Pictures are to be left out; every line from the one with "TABLE 2 | Algorithm" through the end of the data must be transcribed exactly.

+++

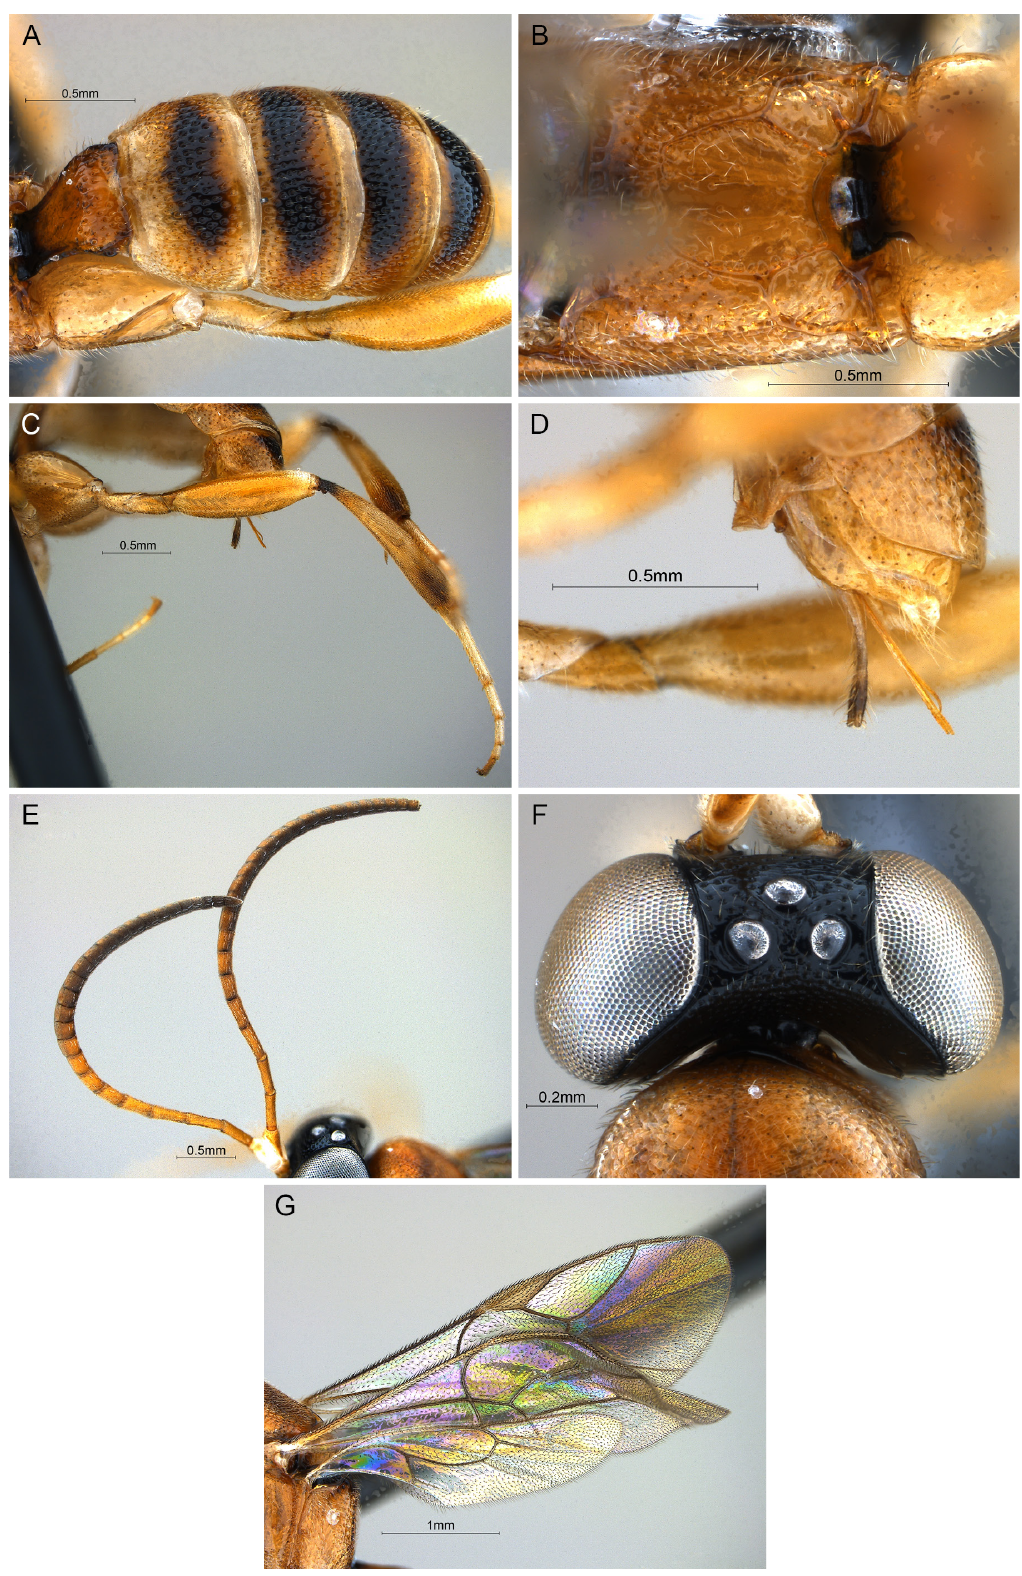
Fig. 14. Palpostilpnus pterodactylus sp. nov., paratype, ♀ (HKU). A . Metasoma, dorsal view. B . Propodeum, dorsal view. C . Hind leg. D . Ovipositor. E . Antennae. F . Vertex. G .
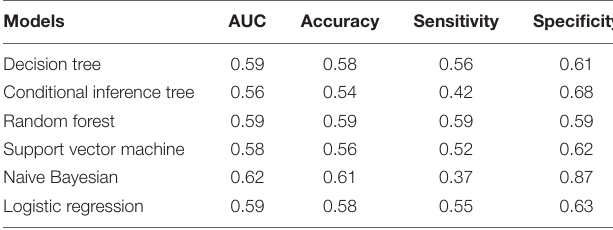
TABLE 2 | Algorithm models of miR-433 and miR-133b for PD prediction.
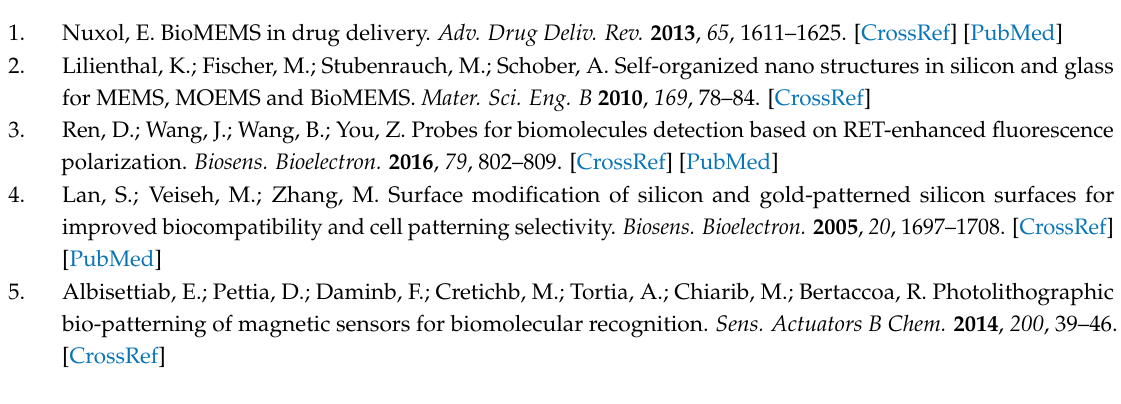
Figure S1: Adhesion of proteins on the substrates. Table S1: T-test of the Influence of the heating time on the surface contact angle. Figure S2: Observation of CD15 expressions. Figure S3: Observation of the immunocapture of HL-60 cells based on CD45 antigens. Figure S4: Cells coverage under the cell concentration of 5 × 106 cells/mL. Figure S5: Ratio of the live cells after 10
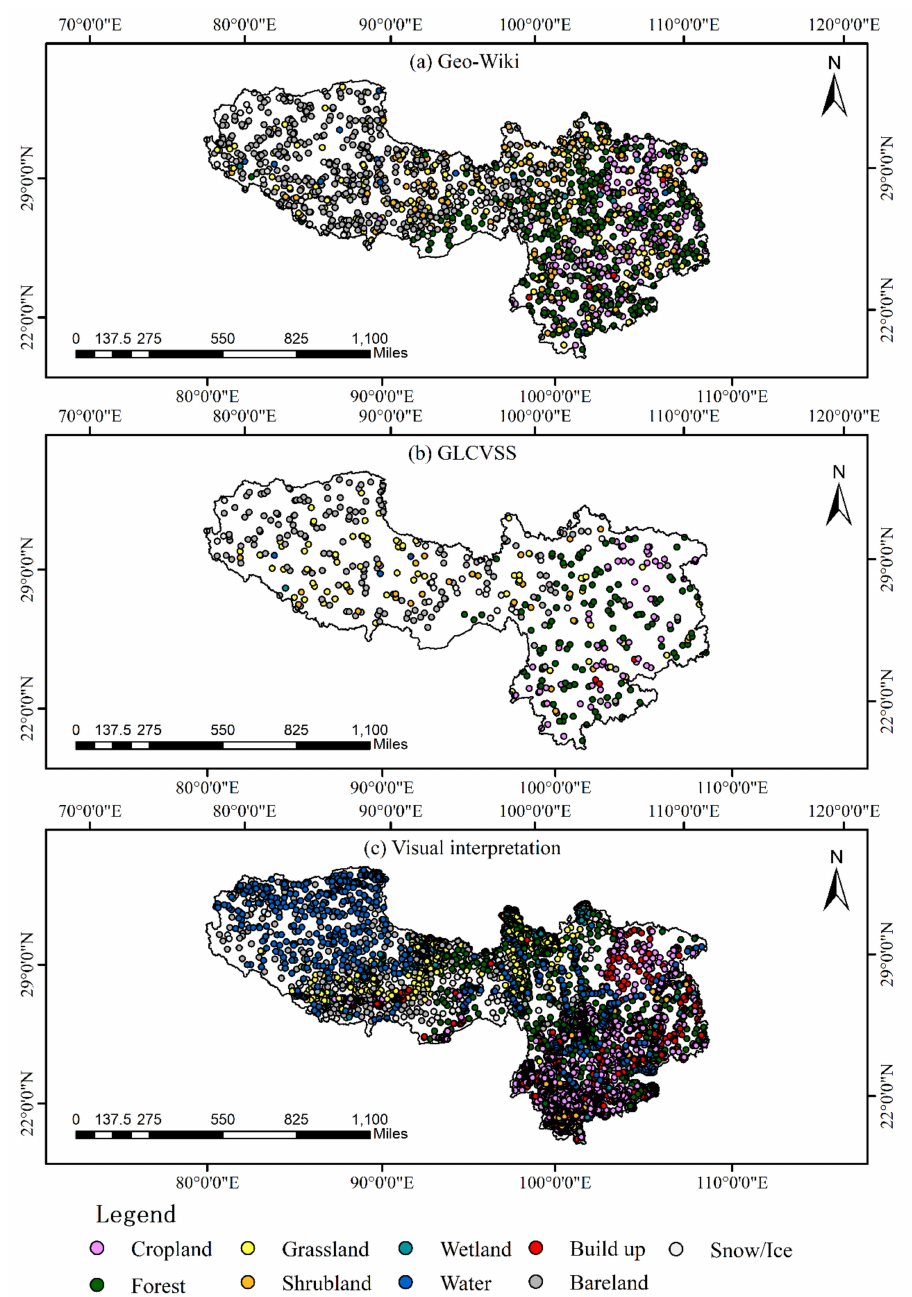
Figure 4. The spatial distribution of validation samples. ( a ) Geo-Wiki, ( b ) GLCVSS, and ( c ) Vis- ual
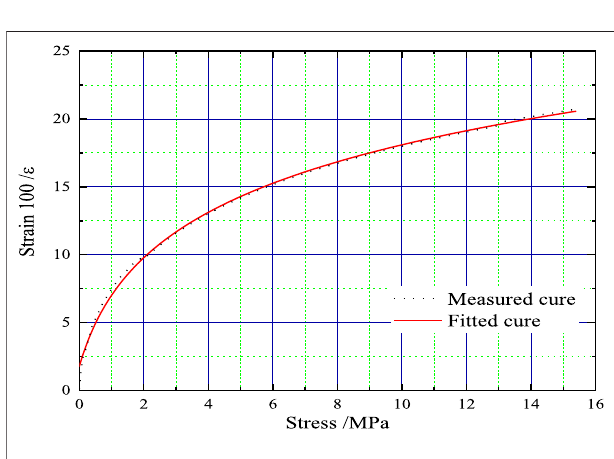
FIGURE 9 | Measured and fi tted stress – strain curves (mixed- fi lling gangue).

+++

→ **Response to this task**
TABLE 2 | Algorithm models of miR-433 and miR-133b for PD prediction.
Figure S1: Adhesion of proteins on the substrates. Table S1: T-test of the Influence of the heating time on the surface contact angle. Figure S2: Observation of CD15 expressions. Figure S3: Observation of the immunocapture of HL-60 cells based on CD45 antigens. Figure S4: Cells coverage under the cell concentration of 5 × 106 cells/mL. Figure S5: Ratio of the live cells after 10
Figure 4. The spatial distribution of validation samples. ( a ) Geo-Wiki, ( b ) GLCVSS, and ( c ) Vis- ual
FIGURE 9 | Measured and fi tted stress – strain curves (mixed- fi lling gangue).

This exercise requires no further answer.